第3節 外国人の上陸拒否,退去強制の状況等

1 上陸拒否者数

 不法に就労することなどを目的として観光客等を装って入国する者は依然として跡を絶たず,その手段・方法も偽造・変造旅券又は他人名義の旅券を使用するなど,悪質・巧妙化の傾向にあり,入国審査官による上陸審査は,一層複雑・困難の度を増している。
 上陸審査等の結果,上陸許可条件に適合すると認定できないとして上陸を拒否した外国人数について,最近10年間における推移を見ると,IV-6図のとおりである。

IV-6図 上陸拒否者数の推移

 平成5年の上陸拒否者数は1万8,960人で,前年より26.4%減少しているが,この要因としては,イランとの査証相互免除の一時停止措置,マレイシア人に対する査証取得勧奨措置,タイ国政府による我が国への不法就労目的での渡航を自粛する広報活動の実施,厳格な査証発給審査及び上陸審査の実施による抑止効果等が考えられる。

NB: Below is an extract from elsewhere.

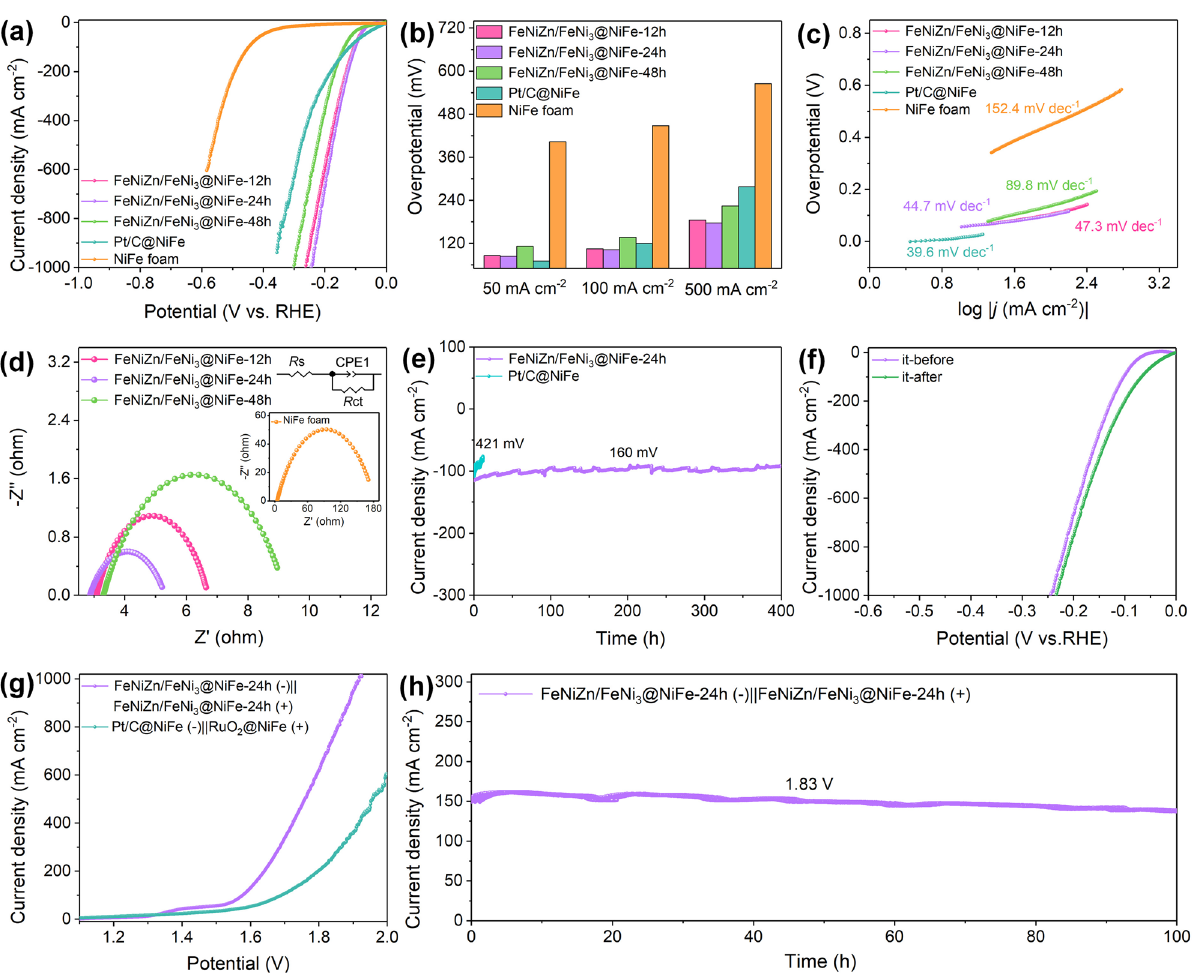
Fig. 6 a LSV curves of FeNiZn/FeNi 3 @NiFe samples, Pt/C@NiFe, and NiFe foam in 1.0 M KOH solution at the scan rate of 5 mV s −1 . b Overpotentials of all electrodes at different current densities. c Tafel plot. d EIS data of FeNiZn/FeNi 3 @NiFe samples and NiFe foam. e i–t curve under the overpotential of 160 and 421 mV for FeNiZn/FeNi 3 @NiFe-24 h and Pt/C@NiFe, respectively, and f LSV curves at a scan rate of 5 mV s −1 before and after i–t test for FeNiZn/FeNi 3 @NiFe-24 h toward HER. g LSV curves for overall water splitting with FeNiZn/FeNi 3 @ NiFe-24 h and Pt/C@NiFe (−)||RuO 2 @NiFe (+) in a two-electrode device. h i–t test for FeNiZn/FeNi 3 @NiFe-24 h at a constant potential of 1.83 V in a two-electrode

法務省入国管理局の資料により平成5年の上陸拒否者の状況を見ると,次のとおりである。
 国籍別に見ると,韓国が3,051人(16.1%)で最も多く,以下,タイ2,735人(14.4%),マレイシア2,279人(12.0%),フィリピン1,564人(8.2%),ペルー1,551人(8.2%),台湾1,120人(5.9%)などの順になっており,これら6か国で全体の64.9%を占めている。上陸拒否事由別に見ると,上陸目的を偽った虚偽申請事案が1万4,400人(75.9%)で最も多く,次いで,偽変造旅券・偽変造査証行使事案が3,427人(18.1%)などとなっている。また,最近5年間において,年間の上陸拒否者数の多かったものは,平成3年のイラン7,540人,3年のタイ6,738人,4年のタイ5,161人,3年のマレイシア4,875人などの順となっている。